Brazen, liberating, cathartic for the torturous glee that immolation foments, then polarizes toward a devastating regret, this image from Maj Toure, in its unbridled enthusiasm for ammunition stockpiles hurts Libertarian attempts to free those of African descent from the interlocking mesh of collective responsibility, a responsibly which nevertheless has mixed results in reigning the parasitic disease of inner city violence.



Toure's candidacy won't change the endemic manufacture of a permanent American underclass through title deed grants issued to realtors who contract with housing authorities to subsidize their building ownership to warehouse people who've become useless through affect, the onset of dementia, and disease.

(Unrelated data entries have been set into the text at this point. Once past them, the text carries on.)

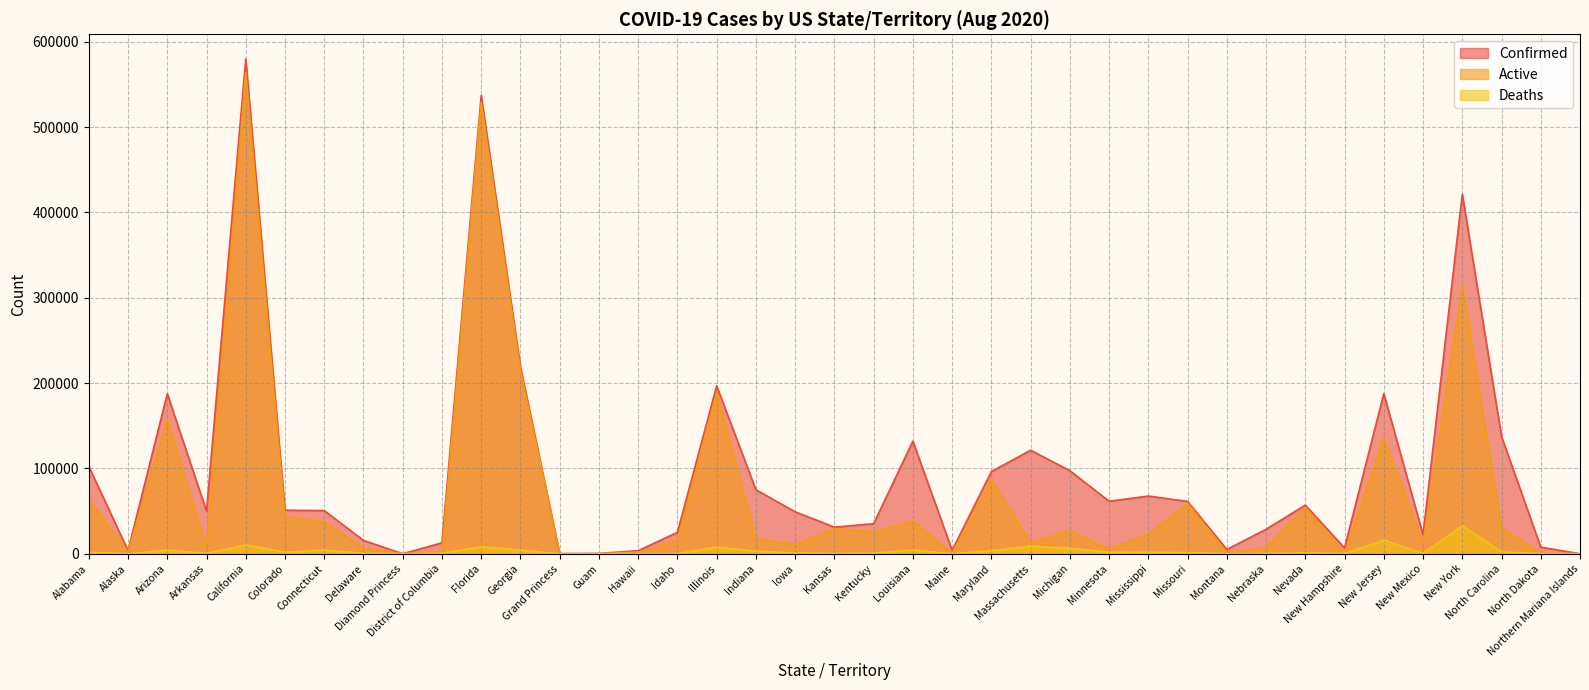

How many values in the Confirmed series exceed 50567?

19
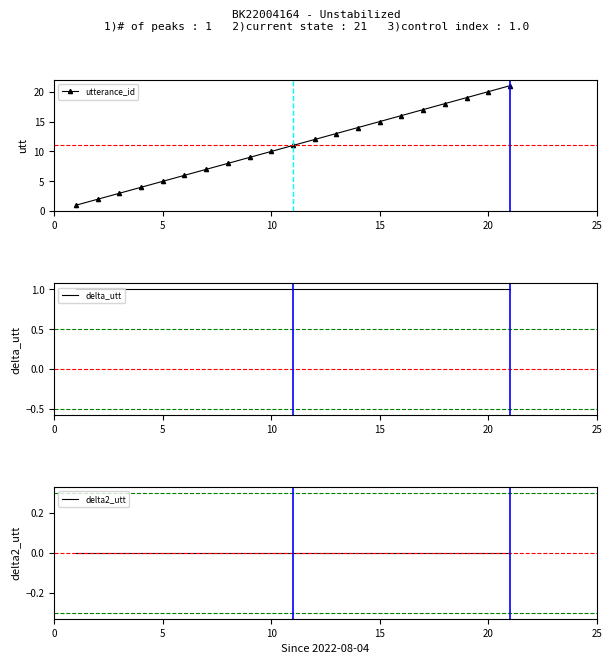

Reading left to right, what are all the values shown in this chart?

utterance_id: 1	2	3	4	5	6	7	8	9	10	11	12	13	14	15	16	17	18	19	20	21
delta_utt: 1	1	1	1	1	1	1	1	1	1	1	1	1	1	1	1	1	1	1	1	1
delta2_utt: 0	0	0	0	0	0	0	0	0	0	0	0	0	0	0	0	0	0	0	0	0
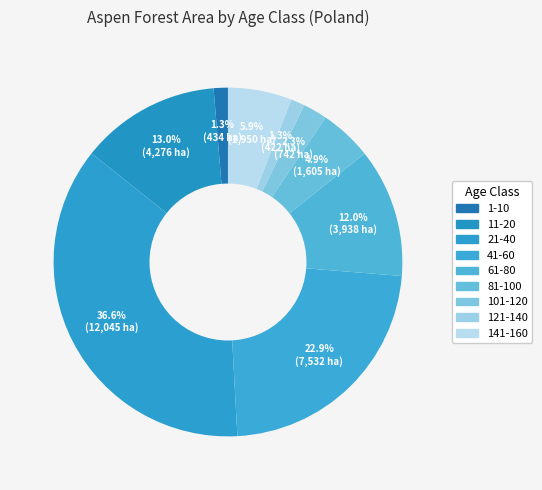

Does any single category account for the majority?

No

Jeffrey Tucker asserts with nearly pristine admiration that property ownership was the great capitalist innovation, but this innovation is increasingly bundled into tranches which few of us, even if educated, can penetrate with any degree of contemporary literacy. Philadelphia Corporation For The Aging is not, in fact, incorporated like the Home Depot founded by Bernie Marcus. PCA actually evaluates the extermination value of a designated class, humans over 50 who aren't legitimized members of the establishment hierarchy. Do you think Paul Ryan, or VP Biden, are constantly getting assessed for needs determination, as I've been subjected to since my resignation from my grant funded advocacy? My eighty year old aunt, a third of her gut missing in her triage field battle against cancer, defies PCA's asset forfeiture processes through the tyranny of running a wrecking ball through her sons' lives, both of them over 50, to keep her younger brother free of medical incarceration, beyond being anchored by a penile catheter pissing his own blood, a hernia tube in his stomach. Does my uncle enjoy his constant emergency transports in and out of hospital? Is it any wonder virile niggers jack on projectile power?